The Three Parts To Trading - Part 2


Mental
For me this is the hardest part, and the most important part of becoming a successful trader. Not learning to take a loss, not obeying a stop loss, overtrading, chasing your loses. These are a few of the things that people do, myself included, when trading with poor mental discipline. When I trade with small amounts, either when I started with only a £50 bank or testing with £2 stakes, for some reason I obey my stop losses and I obey the rules of the strategy. I suspect it is because stop losses with small stakes are next to nothing in money terms, and your brain tells you, ‘that’s ok’, ‘there is nothing to worry about’. However, when you build your bank up and your stop loss equates to a £50 or £100 loss, your brain starts to panic and tries to avert that loss. It normally happens in two ways.

1.       You stay in the trade, hoping, praying that the odds will flip and go back the other way.
2.       You change your mind during the trade and go against all the preparation work you have done and the strategy you have followed and you back the other team or player for a bigger stake.
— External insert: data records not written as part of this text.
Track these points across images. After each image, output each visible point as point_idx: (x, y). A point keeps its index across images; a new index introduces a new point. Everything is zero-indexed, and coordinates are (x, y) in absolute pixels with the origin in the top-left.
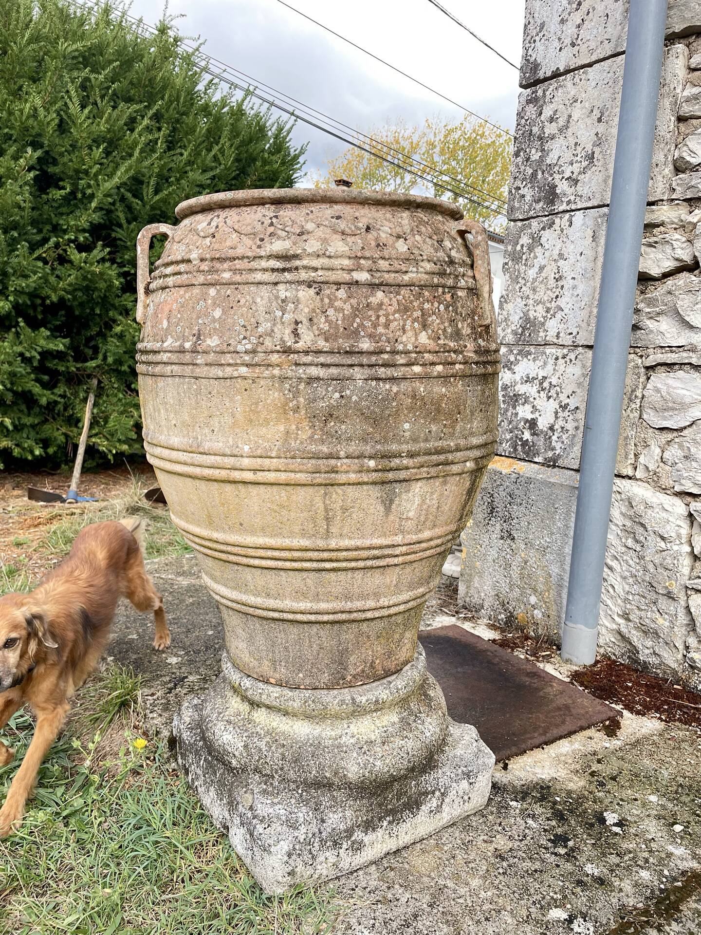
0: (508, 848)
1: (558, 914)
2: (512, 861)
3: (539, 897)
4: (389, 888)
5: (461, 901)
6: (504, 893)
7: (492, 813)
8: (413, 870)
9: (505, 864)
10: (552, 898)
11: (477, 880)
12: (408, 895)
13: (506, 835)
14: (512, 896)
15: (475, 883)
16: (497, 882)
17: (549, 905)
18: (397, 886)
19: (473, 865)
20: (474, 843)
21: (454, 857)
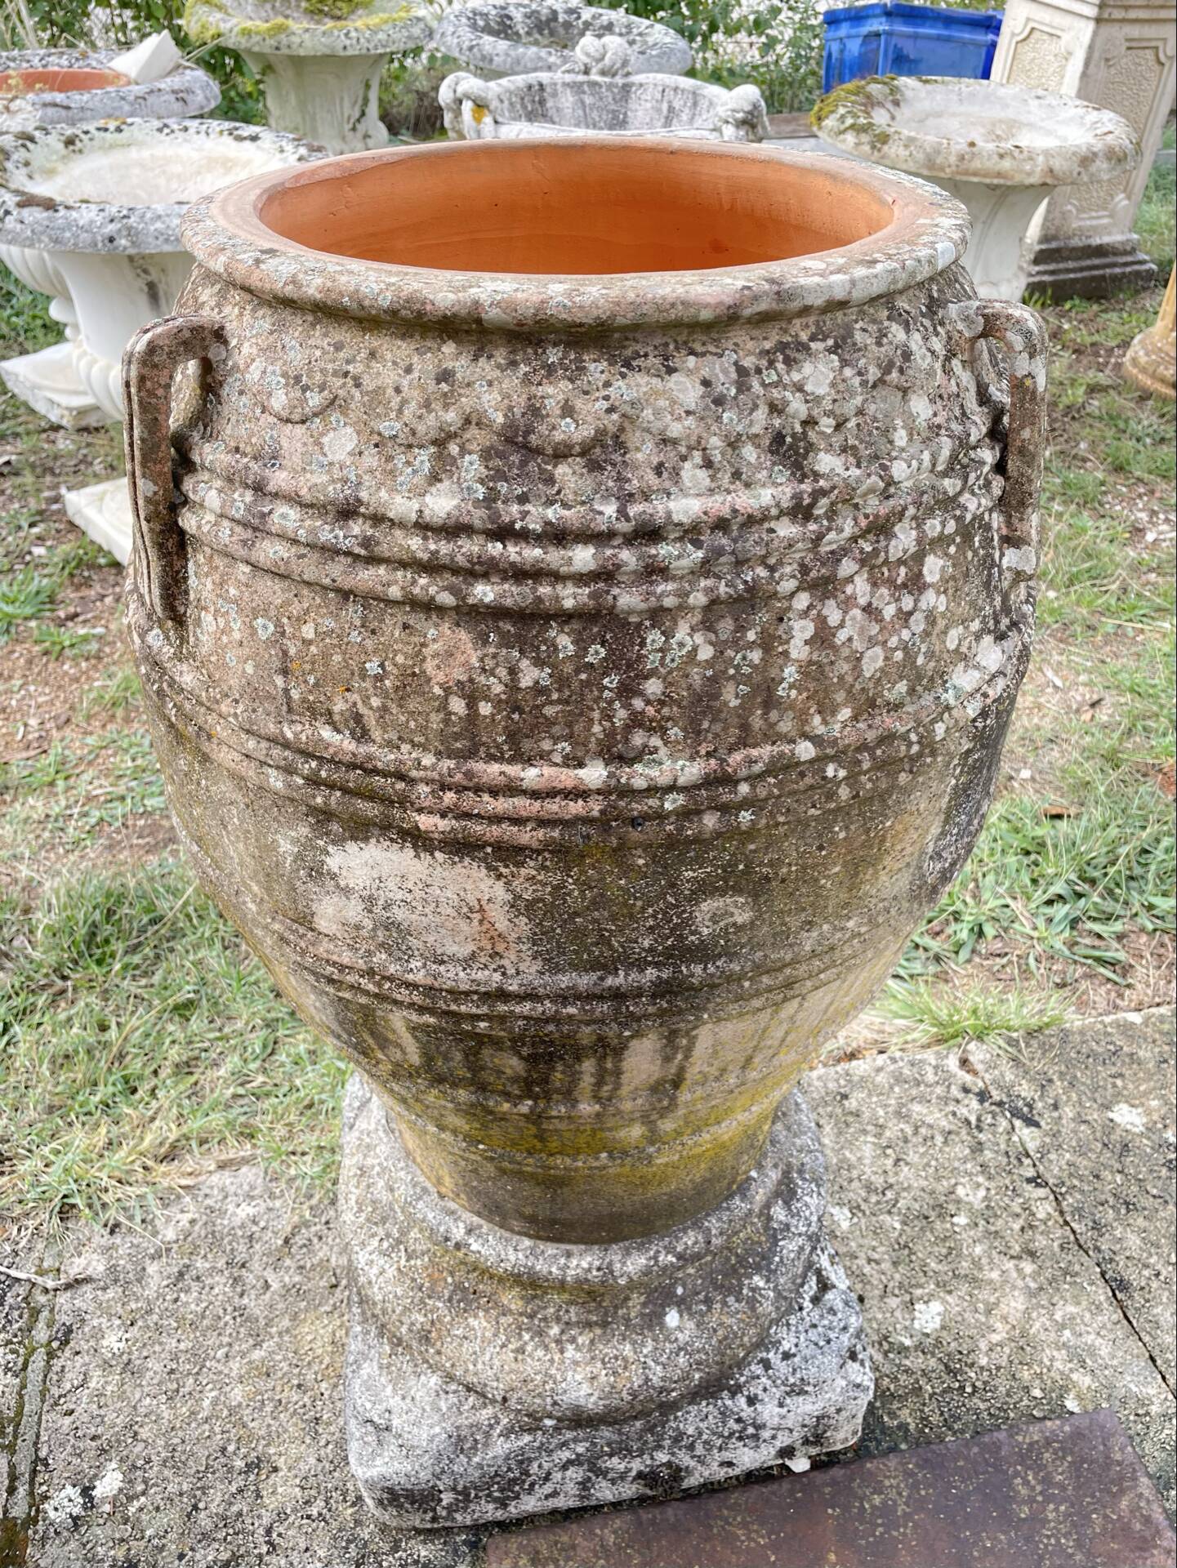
0: (264, 1493)
1: (109, 1484)
2: (240, 1481)
3: (151, 1474)
4: (302, 1267)
5: (220, 1354)
6: (193, 1425)
7: (358, 1523)
8: (311, 1315)
9: (239, 1464)
10: (136, 1497)
11: (239, 1398)
12: (275, 1286)
13: (295, 1510)
14: (180, 1434)
15: (237, 1394)
16: (217, 1429)
17: (130, 1481)
18: (297, 1279)
19: (268, 1409)
20: (308, 1441)
21: (299, 1386)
Now sometimes the odds will flip back the other way or when you switch teams or players, you will be right and win, you feel vindicated. However, it is short-lived, and you tell yourself that you will not switch next time or you will obey your stop loss next time. However, when the next time arrives, you do exactly the same, only this time instead of losing your 5% stop loss, you loss 20% of your bank, or more.
So how can we stop this from happening, how can we gain better discipline?
From what I have read, and my own personal experience, I think you have to:-

1.       Have full trust and belief in the strategy you are using, that is why it is so important that you back test a system or test a system with minimum stakes over a decent length of time. This will give you confidence and trust in the system, that in the long run, the system will be successful.
2.       We trade to make money; but I think, certainly with myself, that I put too much emphasis on making money. I think it is because I am trying to use trading to make extra cash to pay off debts, and this leads to bad habits. You almost need to forget about the money side of things and just concentrate on trading. If you have a good strategy that you trust and you follow your stop losses, the money will take care of itself. You need to try and detach yourself emotionally from the money aspect.
3.       Write down a page summary of your strategy, including stop losses, profit stops, stakes, etc. Laminate it and have on your desk or pinned up somewhere when you are trading. I have started to do this recently and found it very useful, just to keep me focused.
4.       In the past I use to put pressure on myself, setting a money profit target for the month. I don’t do this anymore. I do my preparation work and trade what games fit the criteria.

I really do think that if I crack the mental side of trading I will become a successful trader. I guess only time will tell. I hope people have found this article useful.

1 comment:

  1. Interesting post. It seems most of us struggle with these issues and it's refreshing to learn that I'm not alone!